What the task requires: Rewrite the part that opens with the line containing "முதல் இடத்தில் இருக்கிறது. மொத்தத்தில் 37வது" and closes with the line containing "ㅇ 한국콘텐츠진흥원 해외사업팀 선시화 사원(☎ 02-6441-3622)", swapping "모집기간" for "신청기간" and leaving everything else unchanged.

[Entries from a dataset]
· · · · · · ·

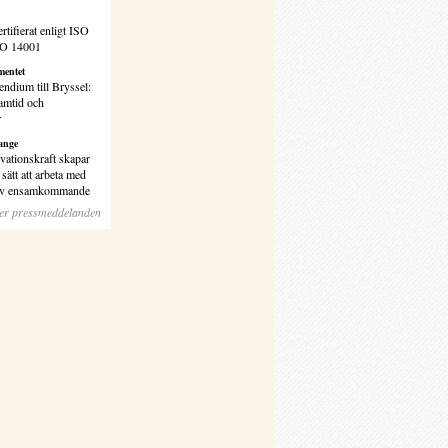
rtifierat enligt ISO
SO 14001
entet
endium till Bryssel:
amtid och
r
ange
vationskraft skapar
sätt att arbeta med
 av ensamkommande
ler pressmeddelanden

· · · · · · ·

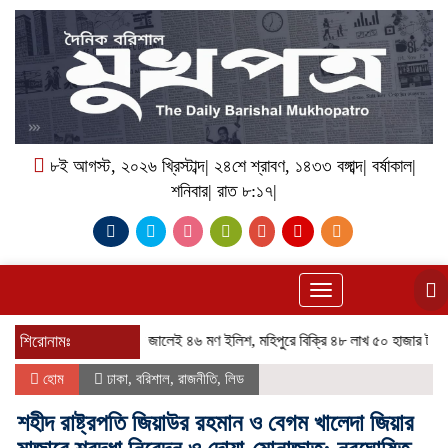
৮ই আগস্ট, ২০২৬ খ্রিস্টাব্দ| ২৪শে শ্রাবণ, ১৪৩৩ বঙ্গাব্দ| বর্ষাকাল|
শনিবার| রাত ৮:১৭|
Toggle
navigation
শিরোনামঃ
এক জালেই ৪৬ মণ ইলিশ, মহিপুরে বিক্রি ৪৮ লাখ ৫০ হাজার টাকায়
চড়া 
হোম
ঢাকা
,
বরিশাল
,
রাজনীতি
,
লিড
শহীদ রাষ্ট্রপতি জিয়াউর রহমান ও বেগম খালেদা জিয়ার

· · · · · · ·

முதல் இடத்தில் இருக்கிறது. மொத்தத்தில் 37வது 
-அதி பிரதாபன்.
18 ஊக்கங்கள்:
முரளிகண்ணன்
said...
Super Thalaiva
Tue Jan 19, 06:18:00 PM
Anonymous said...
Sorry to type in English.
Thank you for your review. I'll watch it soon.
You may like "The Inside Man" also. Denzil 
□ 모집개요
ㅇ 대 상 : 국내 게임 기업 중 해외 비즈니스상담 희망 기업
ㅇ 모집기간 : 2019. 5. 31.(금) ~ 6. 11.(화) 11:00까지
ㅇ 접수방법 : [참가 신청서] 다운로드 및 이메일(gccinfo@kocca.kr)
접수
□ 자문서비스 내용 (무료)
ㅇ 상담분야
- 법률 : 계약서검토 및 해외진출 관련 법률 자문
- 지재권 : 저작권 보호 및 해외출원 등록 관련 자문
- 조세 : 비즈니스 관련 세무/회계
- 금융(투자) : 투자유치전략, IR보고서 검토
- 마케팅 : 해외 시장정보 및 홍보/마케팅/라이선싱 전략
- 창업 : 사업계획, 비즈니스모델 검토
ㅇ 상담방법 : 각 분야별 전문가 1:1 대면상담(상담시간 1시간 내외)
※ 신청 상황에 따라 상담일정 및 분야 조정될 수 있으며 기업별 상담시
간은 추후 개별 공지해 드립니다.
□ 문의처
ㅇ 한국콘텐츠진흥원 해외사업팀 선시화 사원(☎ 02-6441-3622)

· · · · · · ·

Exercise solution:
முதல் இடத்தில் இருக்கிறது. மொத்தத்தில் 37வது 
-அதி பிரதாபன்.
18 ஊக்கங்கள்:
முரளிகண்ணன்
said...
Super Thalaiva
Tue Jan 19, 06:18:00 PM
Anonymous said...
Sorry to type in English.
Thank you for your review. I'll watch it soon.
You may like "The Inside Man" also. Denzil 
□ 모집개요
ㅇ 대 상 : 국내 게임 기업 중 해외 비즈니스상담 희망 기업
ㅇ 신청기간 : 2019. 5. 31.(금) ~ 6. 11.(화) 11:00까지
ㅇ 접수방법 : [참가 신청서] 다운로드 및 이메일(gccinfo@kocca.kr)
접수
□ 자문서비스 내용 (무료)
ㅇ 상담분야
- 법률 : 계약서검토 및 해외진출 관련 법률 자문
- 지재권 : 저작권 보호 및 해외출원 등록 관련 자문
- 조세 : 비즈니스 관련 세무/회계
- 금융(투자) : 투자유치전략, IR보고서 검토
- 마케팅 : 해외 시장정보 및 홍보/마케팅/라이선싱 전략
- 창업 : 사업계획, 비즈니스모델 검토
ㅇ 상담방법 : 각 분야별 전문가 1:1 대면상담(상담시간 1시간 내외)
※ 신청 상황에 따라 상담일정 및 분야 조정될 수 있으며 기업별 상담시
간은 추후 개별 공지해 드립니다.
□ 문의처
ㅇ 한국콘텐츠진흥원 해외사업팀 선시화 사원(☎ 02-6441-3622)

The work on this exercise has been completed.